Task instructions ::
Can you retype the data, character for character, from the line containing "pose: elev=281.9 azim=13.9" down to the line containing "Dot at: (302, 307)", including both of those lines and nothing else?

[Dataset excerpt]
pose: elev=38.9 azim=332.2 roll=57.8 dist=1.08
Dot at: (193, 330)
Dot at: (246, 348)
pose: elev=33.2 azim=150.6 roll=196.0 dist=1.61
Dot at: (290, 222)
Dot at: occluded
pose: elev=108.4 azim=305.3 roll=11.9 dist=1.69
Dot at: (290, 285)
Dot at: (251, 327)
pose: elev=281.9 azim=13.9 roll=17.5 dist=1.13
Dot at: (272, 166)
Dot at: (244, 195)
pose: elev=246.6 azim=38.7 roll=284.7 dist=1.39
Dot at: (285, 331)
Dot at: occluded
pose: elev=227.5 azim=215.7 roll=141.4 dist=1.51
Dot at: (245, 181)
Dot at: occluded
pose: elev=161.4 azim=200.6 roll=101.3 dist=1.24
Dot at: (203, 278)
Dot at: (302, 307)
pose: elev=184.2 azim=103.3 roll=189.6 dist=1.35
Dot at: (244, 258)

--

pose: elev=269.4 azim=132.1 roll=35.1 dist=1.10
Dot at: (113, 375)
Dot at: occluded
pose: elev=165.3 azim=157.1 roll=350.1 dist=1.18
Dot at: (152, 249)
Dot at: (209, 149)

...

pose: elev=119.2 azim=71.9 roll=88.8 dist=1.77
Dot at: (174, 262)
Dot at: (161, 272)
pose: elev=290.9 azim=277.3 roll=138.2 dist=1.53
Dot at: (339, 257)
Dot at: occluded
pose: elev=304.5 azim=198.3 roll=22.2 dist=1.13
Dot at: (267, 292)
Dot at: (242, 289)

Solved exercise ::
pose: elev=281.9 azim=13.9 roll=17.5 dist=1.13
Dot at: (272, 166)
Dot at: (244, 195)
pose: elev=246.6 azim=38.7 roll=284.7 dist=1.39
Dot at: (285, 331)
Dot at: occluded
pose: elev=227.5 azim=215.7 roll=141.4 dist=1.51
Dot at: (245, 181)
Dot at: occluded
pose: elev=161.4 azim=200.6 roll=101.3 dist=1.24
Dot at: (203, 278)
Dot at: (302, 307)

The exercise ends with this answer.